Ada alasan untuk itu. “Cry Freedom” bukan tentang Biko. Ini adalah kisah Woods dari awal hingga akhir, menggambarkan bagaimana dia bertemu Biko, bagaimana pemikirannya diubah oleh pria itu, bagaimana dia menyaksikan langsung kehidupan kulit hitam (dengan menggurui speakeasy kulit hitam di sebuah kotapraja dan minum-minum), dan bagaimana, setelah dia ditempatkan di bawah tahanan rumah oleh pemerintah Afrika Selatan, dia merekayasa pelariannya dari Afrika Selatan. Ceritanya berakhir bahagia: Woods dan keluarganya berhasil sampai ke Inggris dengan selamat, di mana dia bisa menerbitkan dua buku tentang pengalamannya. (Kabar buruknya adalah Biko terbunuh.)
Untuk paruh pertama film ini, saya bisa menangguhkan penilaian. Hal-hal menarik terjadi, pertunjukannya bagus dan selalu menarik untuk melihat bagaimana orang lain hidup. Sayangnya, sebagian besar paruh kedua film diisi dengan hal-hal rutin, termasuk penyamaran Woods sebagai seorang imam Katolik, paspor palsunya, dan usahanya untuk menipu pejabat perbatasan Afrika Selatan.

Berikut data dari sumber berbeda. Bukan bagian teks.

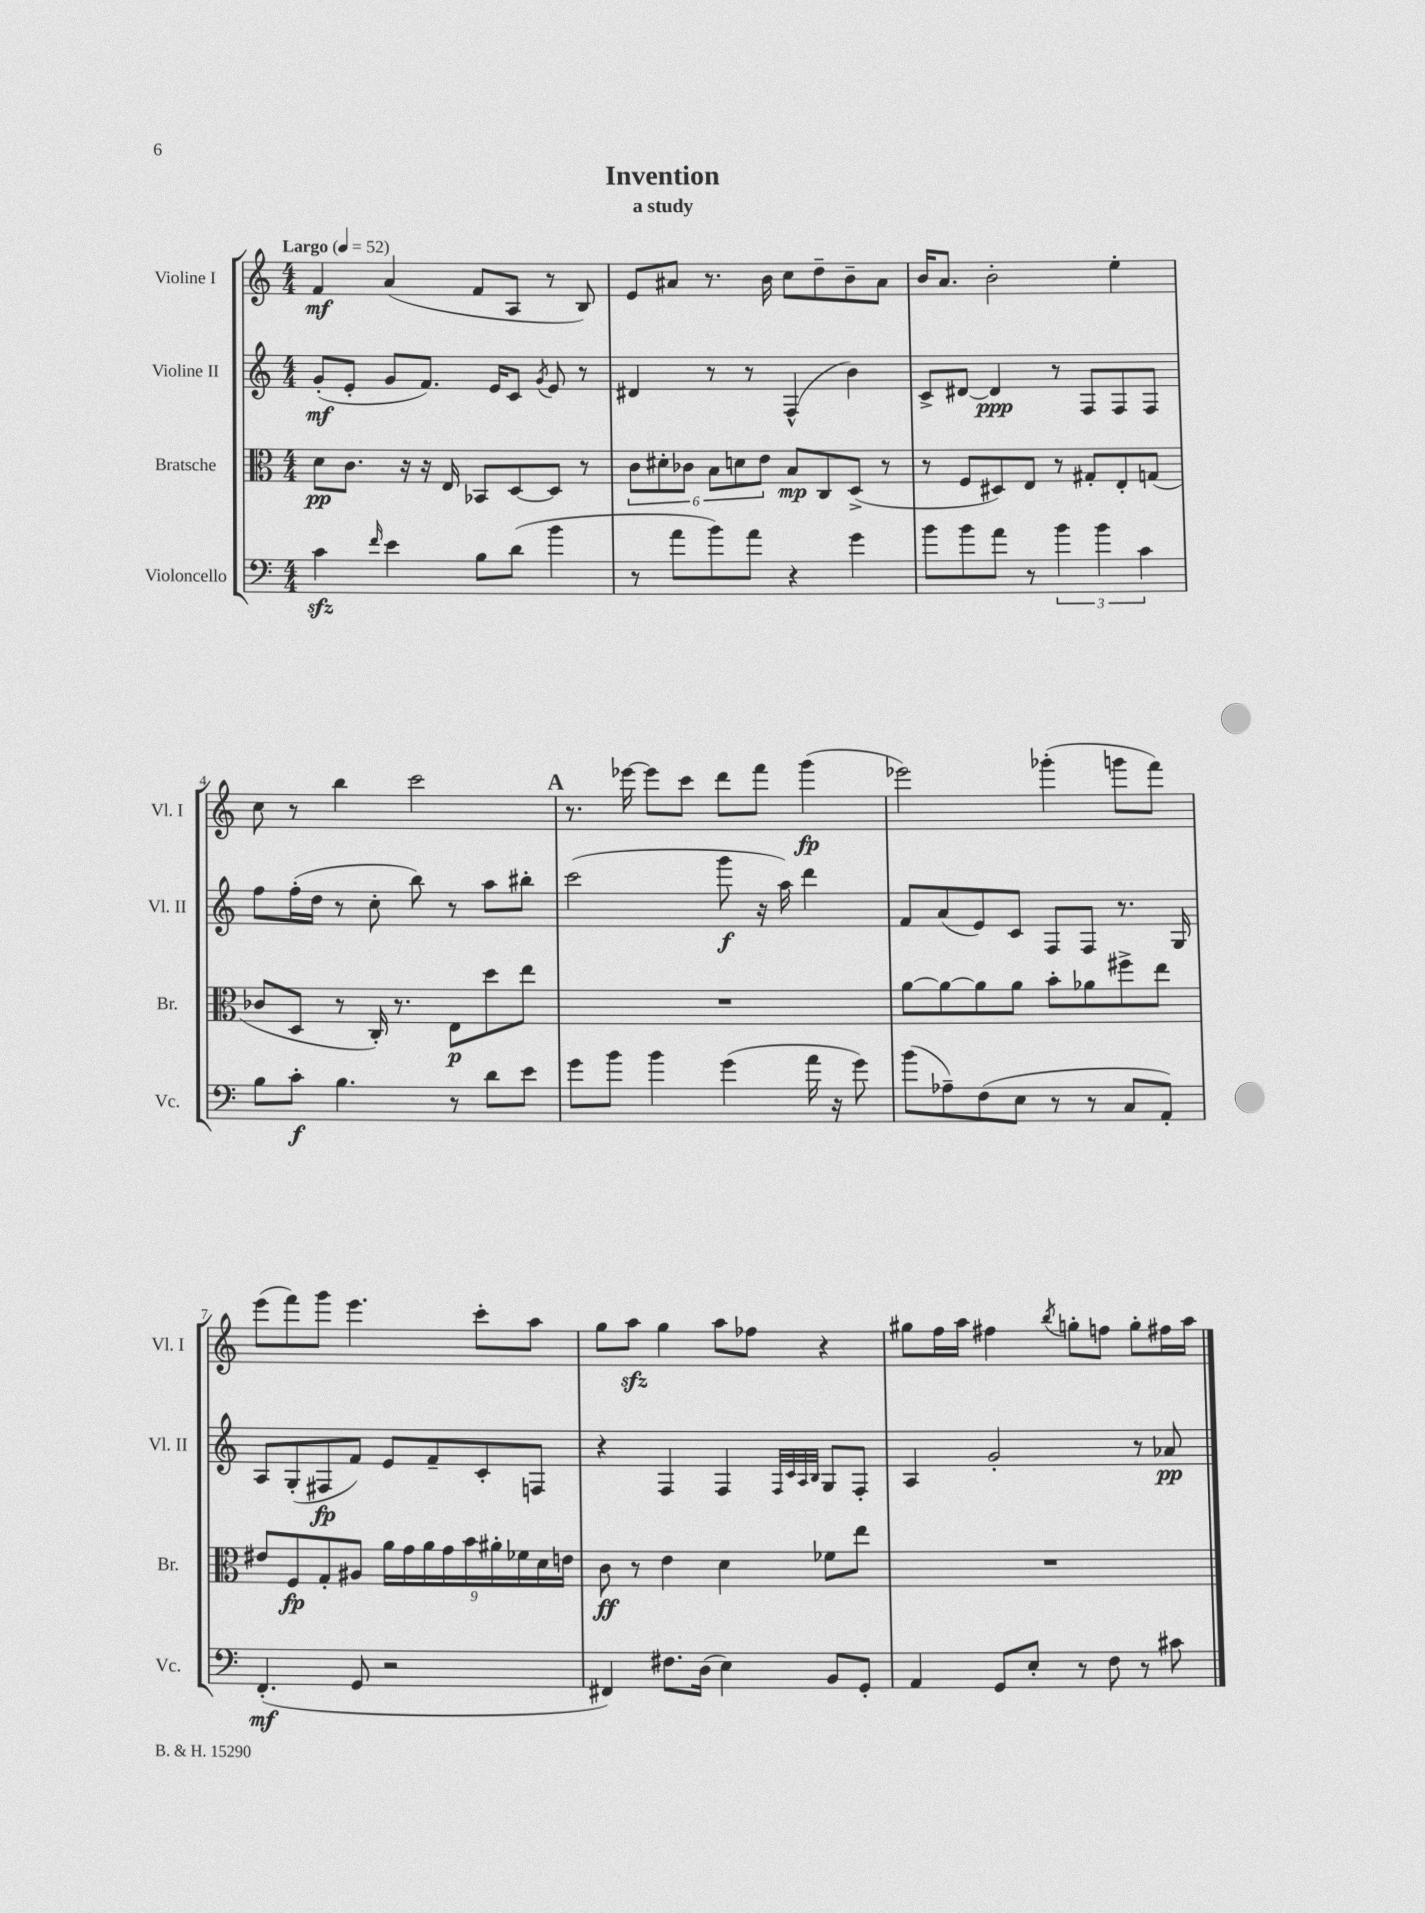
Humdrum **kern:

**kern	**dynam	**kern	**dynam	**kern	**dynam	**kern	**dynam
*part4	*part4	*part3	*part3	*part2	*part2	*part1	*part1
*staff4	*staff4	*staff3	*staff3	*staff2	*staff2	*staff1	*staff1
*I"Violoncello	*	*I"Bratsche	*	*I"Violine II	*	*I"Violine I	*
*I'Vc.	*	*I'Br.	*	*I'Vl. II	*	*I'Vl. I	*
*clefF4	*	*clefC3	*	*clefG2	*	*clefG2	*
*k[]	*	*k[]	*	*k[]	*	*k[]	*
*M4/4	*	*M4/4	*	*M4/4	*	*M4/4	*
*MM52	*	*MM52	*	*MM52	*	*MM52	*
=1	=1	=1	=1	=1	=1	=1	=1
!	!	!	!	!	!	!LO:TX:a:B:t=Largo	!
4czz\	.	8d\L	pp	(8g'/L	mf	4f/	mf
.	.	8.c\J	.	8e'/J	.	.	.
16qqf/	.	.	.	.	.	.	.
4e\	.	.	.	8g/L	.	(4a/	.
.	.	16r	.	.	.	.	.
.	.	16r	.	8.f/J)	.	.	.
.	.	16E/	.	.	.	.	.
8B\L	.	8BB-X/L	.	.	.	8f/L	.
.	.	.	.	16e/KL	.	.	.
(8d\J	.	[8D/	.	8c/J	.	8A/J	.
.	.	.	.	8qg/	.	.	.
4b\	.	8D/J]	.	8e/	.	8r	.
.	.	8r	.	8r	.	8B/)	.
=2	=2	=2	=2	=2	=2	=2	=2
8r	.	12c\L	.	4d#X/	.	8e/L	.
.	.	12d#X'\	.	.	.	.	.
8a\L	.	.	.	.	.	8a#X/J	.
.	.	12c-X\J	.	.	.	.	.
8b\)	.	12B\L	.	8r	.	8.r	.
.	.	12dn\	.	.	.	.	.
8a\J	.	.	.	8r	.	.	.
.	.	12e\J	.	.	.	.	.
.	.	.	.	.	.	16b\	.
4r	.	8B/L	mp	(4F^^/	.	8cc\L	.
.	.	8C/	.	.	.	8dd~\	.
4g\	.	(8D^/J	.	4b\)	.	8b~\	.
.	.	8r	.	.	.	8a#\J	.
=3	=3	=3	=3	=3	=3	=3	=3
8b\L	.	8r	.	8c^/L	.	16b/KL	.
.	.	.	.	.	.	8.a/J	.
8b\	.	8F/L	.	[8d#X/J	.	.	.
8a\J	.	8D#X/)	.	4d#/]	ppp	2b'\	.
8r	.	8E/J	.	.	.	.	.
6b\	.	8r	.	8r	.	.	.
.	.	8G#X'/L	.	8F/L	.	.	.
6b\	.	.	.	.	.	.	.
.	.	8E'/	.	8F/	.	4ee'\	.
6c\	.	.	.	.	.	.	.
.	.	(8Gn/J	.	8F/J	.	.	.
!!LO:LB:g=z
=4	=4	=4	=4	=4	=4	=4	=4
8B\L	.	8c-X/L	.	8ff\L	.	8cc\	.
8c'\J	f	8D/J	.	(16ff'\L	.	8r	.
.	.	.	.	16dd\JJ	.	.	.
4.B\	.	8r	.	8r	.	4bb\	.
.	.	16C'/)	.	8cc'\	.	.	.
.	.	8.r	.	.	.	.	.
.	.	.	.	8bb\)	.	2ccc\	.
8r	.	8E\L	p	8r	.	.	.
8d\L	.	8dd\	.	8aa\L	.	.	.
8e\J	.	8ee\J	.	8bb#X'\J	.	.	.
!!LO:REH:place=s1:t=A
=5	=5	=5	=5	=5	=5	=5	=5
8g\L	.	1r	.	(2ccc\	.	8.r	.
8b\J	.	.	.	.	.	.	.
.	.	.	.	.	.	[16eee-X\	.
4b\	.	.	.	.	.	8eee-\L]	.
.	.	.	.	.	.	8ccc\J	.
(4g\	.	.	.	8ggg\	f	8ddd\L	.
.	.	.	.	16r	.	8fff\J	.
.	.	.	.	16aa\)	.	.	.
16a\	.	.	.	4ddd\	.	(4ggg\	fp
16r	.	.	.	.	.	.	.
8g\)	.	.	.	.	.	.	.
=6	=6	=6	=6	=6	=6	=6	=6
(8b\L	.	[8a\L	.	8f/L	.	2eee-X\)	.
8A-X~\)	.	8a\_	.	(8a/	.	.	.
(8F\	.	8a\]	.	8e/)	.	.	.
8E\J	.	8a\J	.	8c/J	.	.	.
8r	.	8b'\L	.	8F/L	.	(4ggg-X'\	.
8r	.	8a-X\	.	8F/J	.	.	.
8C/L	.	8ff#X^\	.	8.r	.	8gggn\L	.
8AA'/J)	.	8ee\J	.	.	.	8fff\J)	.
.	.	.	.	16G/	.	.	.
!!LO:LB:g=z
=7	=7	=7	=7	=7	=7	=7	=7
(4.FF'/	mf	8e#X/L	.	8A/L	.	(8eee\L	.
.	.	8F/	fp	(8G'/	.	8fff\)	.
.	.	8G'/	.	8F#X/	fp	8ggg\J	.
8GG/	.	8A#X/J	.	8f/J)	.	4.eee\	.
2r	.	18a\LL	.	8e/L	.	.	.
.	.	18g\	.	.	.	.	.
.	.	18a\	.	.	.	.	.
.	.	.	.	8f~/	.	.	.
.	.	18g\	.	.	.	.	.
.	.	18b\	.	.	.	.	.
.	.	.	.	8c'/	.	8ccc'\L	.
.	.	18a#X'\	.	.	.	.	.
.	.	18f-X\	.	.	.	.	.
.	.	.	.	8Fn/J	.	8aa\J	.
.	.	18d\	.	.	.	.	.
.	.	18en\JJ	.	.	.	.	.
=8	=8	=8	=8	=8	=8	=8	=8
4FF#X/)	.	8c\	ff	4r	.	8gg\L	.
.	.	8r	.	.	.	8aazz\J	.
8.F#X\L	.	4e\	.	4F/	.	4gg\	.
(16D\Jk	.	.	.	.	.	.	.
4E\)	.	4d\	.	4F/	.	8aa\L	.
.	.	.	.	.	.	8ff-X\J	.
.	.	.	.	32qqF/LLL	.	.	.
.	.	.	.	32qqc/	.	.	.
.	.	.	.	32qqA/	.	.	.
.	.	.	.	32qqB/JJJ	.	.	.
8BB/L	.	8f-X\L	.	8G/L	.	4r	.
8GG'/J	.	8ee\J	.	8F'/J	.	.	.
=9	=9	=9	=9	=9	=9	=9	=9
4AA/	.	1r	.	4A/	.	8gg#X\L	.
.	.	.	.	.	.	16ff\L	.
.	.	.	.	.	.	16aa\JJ	.
8GG/L	.	.	.	2g'/	.	4ff#X\	.
8E'/J	.	.	.	.	.	.	.
.	.	.	.	.	.	8qbb/	.
8r	.	.	.	.	.	8ggn'\L	.
8F\	.	.	.	.	.	8ffn\J	.
8r	.	.	.	8r	.	8gg'\L	.
8c#X\	.	.	.	8a-X/	pp	16ff#X\L	.
.	.	.	.	.	.	16aa\JJ	.
==	==	==	==	==	==	==	==
*-	*-	*-	*-	*-	*-	*-	*-
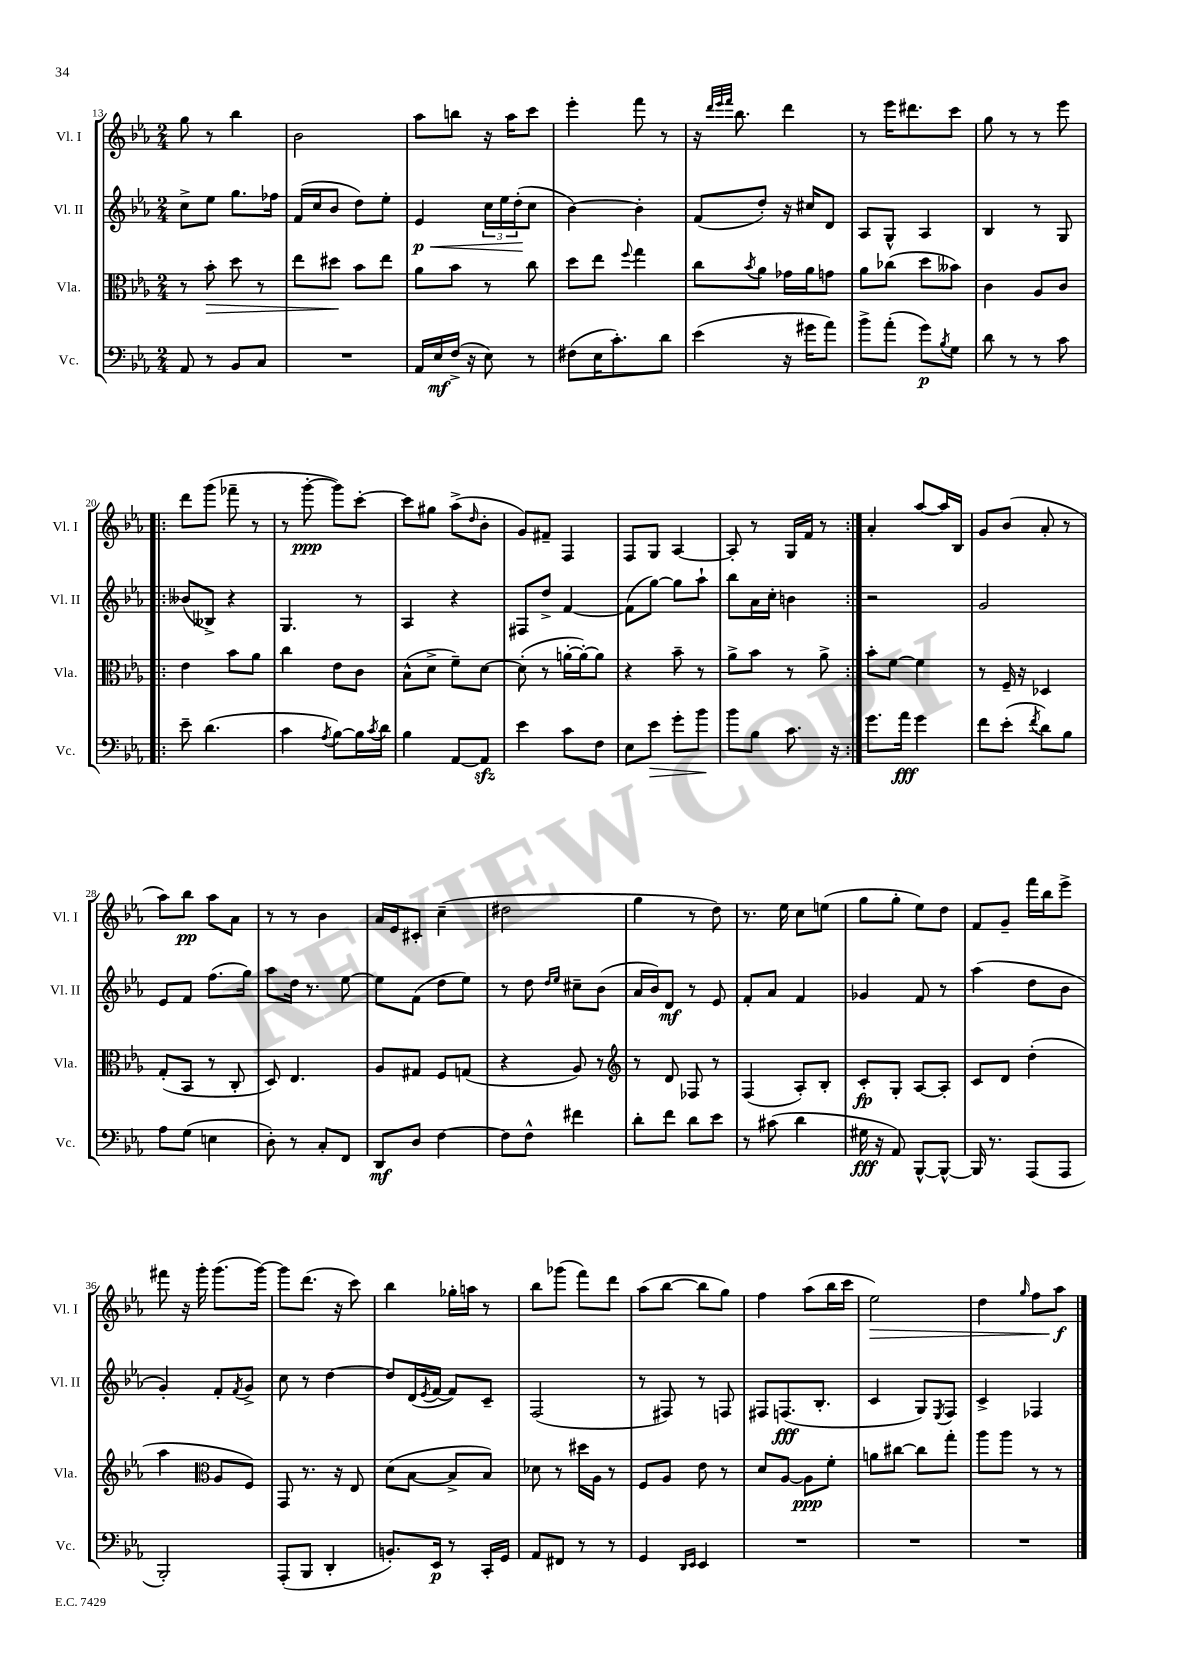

**kern	**kern	**kern	**kern
*staff4	*staff3	*staff2	*staff1
*clefF4	*clefC3	*clefG2	*clefG2
*k[b-e-a-]	*k[b-e-a-]	*k[b-e-a-]	*k[b-e-a-]
*M2/4	*M2/4	*M2/4	*M2/4
8AA-/	8r	8cc^\L	8gg\
8r	8b-'\	8ee-\J	8r
8BB-/L	8dd\	8.gg\L	4bb-\
8C/J	8r	.	.
.	.	16ff-\Jk	.
=	=	=	=
2r	8ee-\L	(16f/LL	2b-\
.	.	16cc/J	.
.	8dd#\J	8b-/J	.
.	8b-\L	8dd\L)	.
.	8ee-\J	8ee-'\J	.
=	=	=	=
16AA-/LL	8a-\L	4e-/	8aa-\L
16E-/	.	.	.
(16F^/JJ	8b-\J	.	8bb\J
16r	.	.	.
8E-\)	8r	24cc\LL	16r
.	.	24ee-\	.
.	.	.	16aa-\LK
.	.	(24dd'\J	.
8r	8cc\	8cc\J	8ccc\J
=	=	=	=
(8F#\L	8dd\L	[4b-\)	4eee-'\
16E-\K	8ee-\J	.	.
8.c'\)	.	.	.
.	8qqff/	.	.
.	4gg\	4b-'\]	8fff\
8d\J	.	.	8r
=	=	=	=
(4e-\	8cc\L	(8f/L	16r
.	.	.	32qqddd/LLL
.	.	.	32qqeee-/
.	.	.	32qqfff/JJJ
.	.	.	8.bb-\
.	8qb-/	.	.
.	8a-\J	8dd'/J)	.
16r	16g-\LL	16r	4ddd\
16g#\LK	16a-\J	16cc#/LK	.
8a-\J)	8g\J	8d/J	.
=	=	=	=
8b-^\L	8a-\L	8A-/L	8r
(8a-'\J	(8cc-\J	8G^^/J	16eee-\LK
.	.	.	8.ddd#\
8g\L)	8dd\L	4A-/	.
8qB-/	.	.	.
8G\J	8b--\J)	.	8ccc\J
=	=	=	=
8d\	4c\	4B-/	8gg\
8r	.	.	8r
8r	8A-/L	8r	8r
8c\	8c/J	8G/	8eee-\
=!|:	=!|:	=!|:	=!|:
8e-~\	4e-\	(8b--/L	8ddd\L
(4.d\	.	8B--^/J)	(8ggg\J
.	8b-\L	4r	8fff-~\
.	8a-\J	.	8r
=	=	=	=
4c\	4cc\	4.G/	8r
.	.	.	[8ggg'\
8qA-/	.	.	.
[8B-\L)	8e-\L	.	8ggg\]L)
16B-\]L	8c\J	8r	[8ccc'\J
8qc/	.	.	.
16d\JJ	.	.	.
=	=	=	=
4B-\	(8B-^^\L	4A-/	8ccc\]L
.	8d^\J	.	8gg#\J
[8AA-/L	8f~\L)	4r	(8aa-^\L
.	.	.	16qqdd/
8AA-/]J	[8d\J	.	8b-'\J
=	=	=	=
4e-\	(8d'\]	8F#/L	8g/L)
.	8r	8dd^/J	8f#~/J
8c\L	[16a'\LL	[4f/	4F/
.	16a'\_J)	.	.
8F\J	8a\]J	.	.
=	=	=	=
8E-\L	4r	(8f\]L	8F/L
8e-\J	.	[8gg\J)	8G/J
8g'\L	8b-~\	8gg\]L	[4A-/
8b-\J	8r	8aa-`\J	.
=	=	=	=
8b-\L	8a-^\L	8bb-\L	8A-'/]
8B-\J	8b-\J	16a-\L	8r
.	.	16cc'\JJ	.
8.c\	8r	4b\	16G/LL
.	.	.	16f/JJ
.	8a-^\	.	8r
16r	.	.	.
=:|!	=:|!	=:|!	=:|!
8.g\L	8b-'\L	2r	4a-'/
.	[8f\J	.	.
16a-\Jk	.	.	.
4g\	4f\]	.	[8aa-/L
.	.	.	16aa-/]L
.	.	.	16B-/JJ
=	=	=	=
8f\L	8r	2g/	8g/L
(8e-'\J	16F~/	.	(8b-/J
.	16r	.	.
8qf/	.	.	.
8d\L)	4D-/	.	8a-'/
8B-\J	.	.	8r
=	=	=	=
8A-\L	(8G'/L	8e-/L	8aa-\L)
(8G\J	8BB-/J	8f/J	8bb-\J
4E\	8r	(8.ff\L	8aa-\L
.	8C'/	.	8a-\J
.	.	16gg\Jk)	.
=	=	=	=
8D'\)	8D/)	8aa-\L	8r
8r	4.E-/	16dd\Jk	8r
.	.	8.r	.
8C'/L	.	.	4b-\
8FF/J	.	[8ee-\	.
=	=	=	=
8DD/L	8A-/L	8ee-\]L	16a-/LL
.	.	.	16e-/J
8D/J	8G#/J	(8f\J	8c#'/J
[4F\	8F/L	8dd\L	(4cc~\
.	(8G/J	8ee-\J)	.
=	=	=	=
8F\]L	4r	8r	2dd#\
8F^^\J	.	8dd\	.
.	.	16qqdd/LL	.
.	.	16qqee-/JJ	.
4f#\	8A-/)	8cc#~\L	.
.	8r	(8b-\J	.
=	=	=	=
*	*clefG2	*	*
8d'\L	8r	16a-/LL	4gg\
.	.	16b-/J)	.
8f\J	8d/	8d/J	.
8d\L	8F-/	8r	8r
8e-\J	8r	8e-/	8dd\)
=	=	=	=
8r	(4F/	8f'/L	8.r
(8c#\	.	8a-/J	.
.	.	.	16ee-\
4d\	8A-'/L)	4f/	8cc\L
.	8B-'/J	.	(8ee\J
=	=	=	=
16G#\	8c'/L	4g-/	8gg\L
16r	.	.	.
8AA-/)	8G'/J	.	8gg'\J
[8BBB-^^/L	[8A-/L	8f/	8ee-\L)
8BBB-^^/_J	8A-'/]J	8r	8dd\J
=	=	=	=
16BBB-/]	8c/L	(4aa-\	8f/L
8.r	.	.	.
.	8d/J	.	8g~/J
(8AAA-/L	(4dd'\	8dd\L	16fff\LL
.	.	.	16bb-\J
8AAA-/J	.	8b-\J	8eee-^\J
=	=	=	=
2BBB-'/)	4aa-\	4g'/)	8fff#\
.	.	.	16r
.	.	.	16ggg'\
*	*clefC3	*	*
.	8A-/L	8f'/L	(8.ggg\L
.	.	8qf/	.
.	8F/J)	8g^/J	.
.	.	.	[16ggg\Jk)
=	=	=	=
(8AAA-'/L	8GG/	8cc\	8ggg\]L
8BBB-/J	8.r	8r	(8.ddd\J
4DD'/	.	[4dd\	.
.	16r	.	16r
.	8E-/	.	8ccc\)
=	=	=	=
8.BB'/L)	(8d\L	8dd/]L	4bb-\
.	[8B-\J	(16d/L	.
.	.	8qe-/	.
16EE-/Jk	.	[16f/JJ	.
8r	8B-^/]L	8f/]L)	16gg-'\LL
.	.	.	16aa\JJ
16CC'/LL	8B-/J)	8c~/J	8r
16GG/JJ	.	.	.
=	=	=	=
8AA-/L	8d-\	(2F/	8bb-\L
8FF#/J	8r	.	(8ggg-\J
8r	16dd#\LL	.	8fff\L)
.	16A-\JJ	.	.
8r	8r	.	8ddd\J
=	=	=	=
4GG/	8F/L	8r	(8aa-\L
.	8A-/J	8F#/)	[8bb-\J
16qqDD/LL	.	.	.
16qqEE-/JJ	.	.	.
4EE-/	8e-\	8r	8bb-\]L
.	8r	8F/	8gg\J)
=	=	=	=
2r	8d/L	8F#/L	4ff\
.	[8A-/J	(8.F/	.
.	8A-\]L	.	(8aa-\L
.	.	8.B-'/J	.
.	8f'\J	.	16bb-\L
.	.	.	16ccc\JJ
=	=	=	=
2r	8a\L	4c/	2ee-\)
.	[8cc#\J	.	.
.	8cc#\]L	8G/L)	.
.	.	8qE-/	.
.	8gg'\J	8F/J	.
=	=	=	=
2r	8aa-\L	4c^/	4dd\
.	8aa-\J	.	.
.	.	.	16qqgg/
.	8r	4F-/	8ff\L
.	8r	.	8aa-\J
==	==	==	==
*-	*-	*-	*-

Adegan-adegan ini dapat didaur ulang dari film thriller mana pun dari negara mana pun kapan saja, sampai ke foto-foto panjang yang tidak menyenangkan dari orang-orang yang berpatroli di jembatan perbatasan dan momen menegangkan ketika mata penjaga melihat ke atas dan ke bawah dari foto paspor. “Cry Freedom” sebenarnya bukan kisah Afrika Selatan saat ini, dan bukan kisah seorang pemimpin kulit hitam yang mencoba mengubahnya.
Seperti ” Semua Presiden’,” ini pada dasarnya adalah kisah jurnalisme yang heroik dan glamor. Ingat film Kirk Douglas , “The Big Carnival,” di mana pria itu terjebak di gua dan Douglas berperan sebagai reporter ambisius yang memperpanjang pemenjaraan pria itu sehingga dia bisa membuat reputasinya dengan meliput ceritanya? Saya tidak mengatakan cerita Woods itu paralel. Tapi entah kenapa perbandingan itu muncul di benak saya.